The report said the health board was facing big financial problems and it was not planning ahead for big changes needed to hospital services.

The former chairman and vice chair stepped down after the report was published.

Mr Higson, a former chief executive of Healthcare Inspectorate Wales, said he had thought long and hard about taking on the chairmanship.

"I had spent 25 years of my career working in the health service in north Wales until 2002," he added.

"I had a great passion for it, the health service generally, and I felt that with my background, my experience I would give it my best shot. I felt I had many of the right credentials.

Peter Higson Peter Higson said it would take another year to sort things out at Betsi Cadwaladr Health Board

"Time will tell whether I was the right choice to be appointed but I will do all I can to get the health service in north Wales back to, and beyond, where I feel it should be."

Of the previous management problems at the board, he said there was confusion and a lack of clarity over who was in charge of what when the C.difficile outbreak occurred.

Mr Higson said he had taken immediate steps to alter how the board functioned.

"I'm much more concerned that if there are issues where things aren't right that we deal with them publicly and we carry on dealing with them until they've been resolved," he added.

The new chairman said he was very concerned about a backlog of complaints but hoped they would be resolved in September.

"Are we rebuilding a confidence that we're actually fit to be in charge of the health service in north Wales because that's my test.

"Are we a fit group to actually be responsible for £1.3bn, 17,000 staff and the health and well-being of 650,000 people? I think it's only through out actions that we'll be able to convince people of that."

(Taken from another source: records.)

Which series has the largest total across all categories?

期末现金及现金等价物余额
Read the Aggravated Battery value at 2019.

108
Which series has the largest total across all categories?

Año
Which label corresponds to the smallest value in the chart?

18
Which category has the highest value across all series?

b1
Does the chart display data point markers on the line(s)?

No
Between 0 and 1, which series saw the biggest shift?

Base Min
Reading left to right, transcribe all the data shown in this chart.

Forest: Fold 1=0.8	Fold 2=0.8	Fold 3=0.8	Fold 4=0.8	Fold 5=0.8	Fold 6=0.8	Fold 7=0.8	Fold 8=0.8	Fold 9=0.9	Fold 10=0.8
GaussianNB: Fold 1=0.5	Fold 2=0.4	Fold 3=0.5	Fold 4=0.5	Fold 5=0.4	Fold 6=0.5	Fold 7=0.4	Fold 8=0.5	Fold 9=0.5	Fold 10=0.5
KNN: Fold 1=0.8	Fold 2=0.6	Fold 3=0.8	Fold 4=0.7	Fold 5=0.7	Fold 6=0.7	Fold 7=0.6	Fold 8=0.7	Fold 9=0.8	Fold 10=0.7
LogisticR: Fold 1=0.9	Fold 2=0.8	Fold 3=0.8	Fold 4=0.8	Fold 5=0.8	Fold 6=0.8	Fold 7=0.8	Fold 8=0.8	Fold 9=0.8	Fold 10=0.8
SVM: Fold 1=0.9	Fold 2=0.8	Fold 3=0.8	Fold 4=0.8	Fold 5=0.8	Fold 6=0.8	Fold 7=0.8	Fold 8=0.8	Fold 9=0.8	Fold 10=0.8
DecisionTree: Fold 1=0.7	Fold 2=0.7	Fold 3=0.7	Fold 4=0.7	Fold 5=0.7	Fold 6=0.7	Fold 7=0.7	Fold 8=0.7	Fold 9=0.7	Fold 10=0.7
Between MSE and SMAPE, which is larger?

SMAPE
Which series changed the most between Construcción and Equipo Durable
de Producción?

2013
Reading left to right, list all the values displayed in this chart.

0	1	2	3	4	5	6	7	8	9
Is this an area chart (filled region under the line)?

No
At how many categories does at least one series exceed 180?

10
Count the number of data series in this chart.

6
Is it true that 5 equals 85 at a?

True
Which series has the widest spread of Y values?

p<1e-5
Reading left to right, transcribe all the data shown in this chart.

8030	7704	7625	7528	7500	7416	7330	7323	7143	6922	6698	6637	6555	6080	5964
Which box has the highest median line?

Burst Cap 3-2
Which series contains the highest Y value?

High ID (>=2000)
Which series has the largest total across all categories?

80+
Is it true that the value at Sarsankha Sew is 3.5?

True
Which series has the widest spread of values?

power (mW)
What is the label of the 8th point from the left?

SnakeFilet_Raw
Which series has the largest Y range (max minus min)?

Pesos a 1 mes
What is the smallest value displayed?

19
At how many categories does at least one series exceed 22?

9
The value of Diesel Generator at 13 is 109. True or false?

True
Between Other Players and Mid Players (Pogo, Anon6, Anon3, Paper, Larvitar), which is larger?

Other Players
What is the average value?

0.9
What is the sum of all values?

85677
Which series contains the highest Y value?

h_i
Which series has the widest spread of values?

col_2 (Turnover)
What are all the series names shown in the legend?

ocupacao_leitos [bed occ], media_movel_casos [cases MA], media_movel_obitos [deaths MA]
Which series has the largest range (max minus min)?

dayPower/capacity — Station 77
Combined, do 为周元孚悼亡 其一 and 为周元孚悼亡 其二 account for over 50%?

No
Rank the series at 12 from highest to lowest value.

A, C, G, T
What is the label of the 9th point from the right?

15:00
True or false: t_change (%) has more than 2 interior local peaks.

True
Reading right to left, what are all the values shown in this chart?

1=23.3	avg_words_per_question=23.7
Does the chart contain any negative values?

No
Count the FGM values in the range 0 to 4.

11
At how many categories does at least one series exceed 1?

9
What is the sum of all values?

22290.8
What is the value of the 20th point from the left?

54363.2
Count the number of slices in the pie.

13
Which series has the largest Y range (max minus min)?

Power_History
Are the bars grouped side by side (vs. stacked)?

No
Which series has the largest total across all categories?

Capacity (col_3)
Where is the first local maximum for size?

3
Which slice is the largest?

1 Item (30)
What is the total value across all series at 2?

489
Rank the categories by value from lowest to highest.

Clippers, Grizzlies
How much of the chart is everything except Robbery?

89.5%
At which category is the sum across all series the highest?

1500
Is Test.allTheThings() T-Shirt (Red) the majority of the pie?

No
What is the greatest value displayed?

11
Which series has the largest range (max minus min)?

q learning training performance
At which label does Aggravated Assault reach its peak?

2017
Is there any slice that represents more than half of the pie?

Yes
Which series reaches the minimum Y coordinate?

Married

He said: "We've got another year, I feel, before I think the performance and general functioning of the health board will be where it really should be and where it can then take off and become, I hope, one of the best performing health organisations in the UK."

It has been suggested the health board change its name to help it move on but Mr Higson said that had been ruled for the moment.

"It's about rebuilding confidence in what we do, by what we do, not by changing the name," he said.